(Data shown)
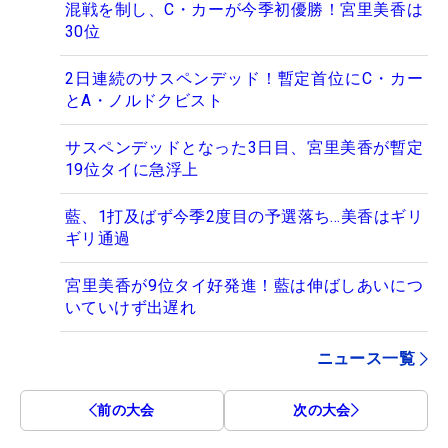
混戦を制し、C・カーが今季初優勝！宮里美香は
30位
2日連続のサスペンデッド！暫定首位にC・カー
とA・ノルドクビスト
サスペンデッドとなった3日目、宮里美香が暫定
19位タイに急浮上
藍、1打及ばず今季2度目の予選落ち…美香はギリ
ギリ通過
宮里美香が9位タイ好発進！藍は伸ばしあいにつ
いていけず出遅れ
ニュース一覧
前の大会
次の大会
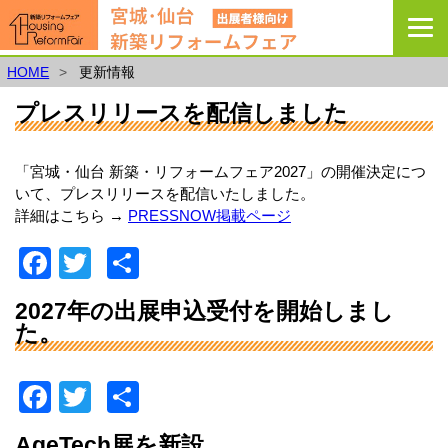
宮城・仙台新築リフォー
HOME
更新情報
プレスリリースを配信しました
「宮城・仙台 新築・リフォームフェア2027」の開催決定につ
いて、プレスリリースを配信いたしました。
詳細はこちら →
PRESSNOW掲載ページ
F
T
共
a
wi
有
2027年の出展申込受付を開始しまし
c
tt
た。
e
er
b
F
T
共
o
a
wi
有
AgeTech展を新設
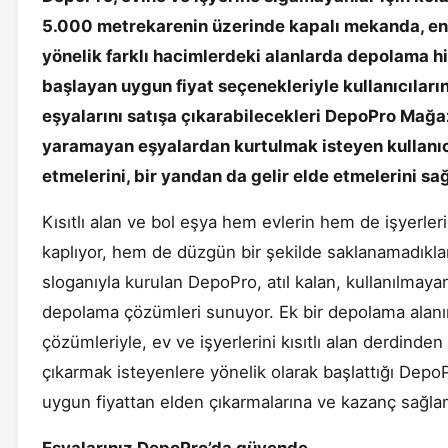
5.000 metrekarenin üzerinde kapalı mekanda, en
yönelik farklı hacimlerdeki alanlarda depolama 
başlayan uygun fiyat seçenekleriyle kullanıcıların
eşyalarını satışa çıkarabilecekleri DepoPro Mağaza
yaramayan eşyalardan kurtulmak isteyen kullanı
etmelerini, bir yandan da gelir elde etmelerini sağ
Kısıtlı alan ve bol eşya hem evlerin hem de işyerle
kaplıyor, hem de düzgün bir şekilde saklanamadıkları
sloganıyla kurulan DepoPro, atıl kalan, kullanılmayan
depolama çözümleri sunuyor. Ek bir depolama alanı
çözümleriyle, ev ve işyerlerini kısıtlı alan derdinden
çıkarmak isteyenlere yönelik olarak başlattığı DepoP
uygun fiyattan elden çıkarmalarına ve kazanç sağlam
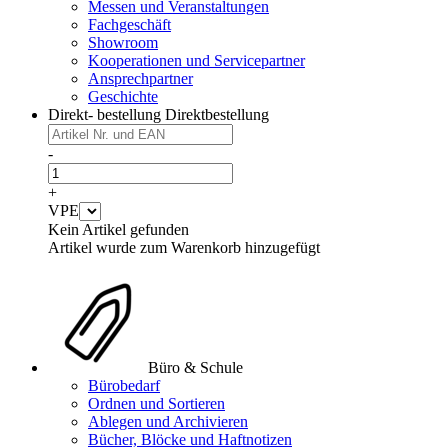
Messen und Veranstaltungen
Fachgeschäft
Showroom
Kooperationen und Servicepartner
Ansprechpartner
Geschichte
Direkt- bestellung
Direktbestellung
-
+
VPE
Kein Artikel gefunden
Artikel wurde zum Warenkorb hinzugefügt
Büro & Schule
Bürobedarf
Ordnen und Sortieren
Ablegen und Archivieren
Bücher, Blöcke und Haftnotizen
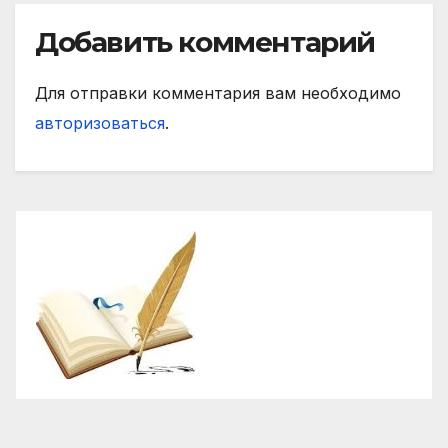
Добавить комментарий
Для отправки комментария вам необходимо
авторизоваться
.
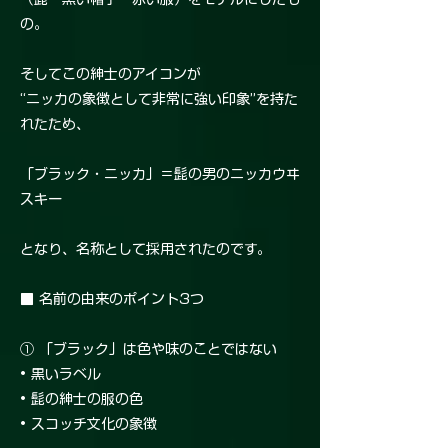
の。
そしてこの紳士のアイコンが
“ニッカの象徴として非常に強い印象”を持た
れたため、
「ブラック・ニッカ」＝髭の男のニッカウヰ
スキー
となり、名称として採用されたのです。
■ 名前の由来のポイント3つ
① 「ブラック」は色や味のことではない
• 黒いラベル
• 髭の紳士の服の色
• スコッチ文化の象徴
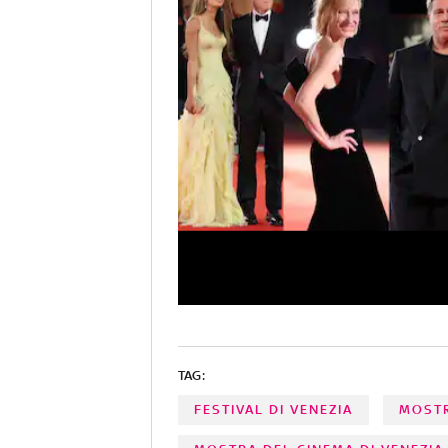
TAG:
FESTIVAL DI VENEZIA
MOSTR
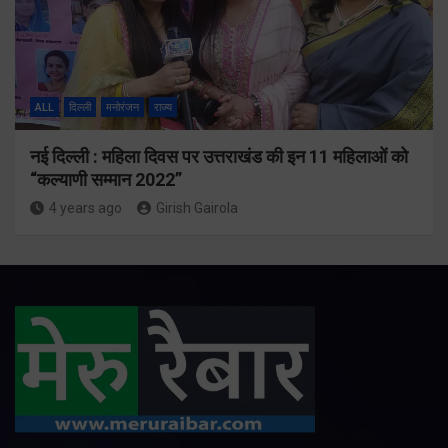
ALL
दिल्ली
मनोरंजन
राज्य
नई दिल्ली : महिला दिवस पर उत्तराखंड की इन 11 महिलाओं को
“कल्याणी सम्मान 2022”
4 years ago
Girish Gairola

(Your task) Copy out each line of the listing that holds "uygun".

(Result of the exercise)
başlayan uygun fiyat seçenekleriyle kullanıcıların
uygun fiyattan elden çıkarmalarına ve kazanç sağlam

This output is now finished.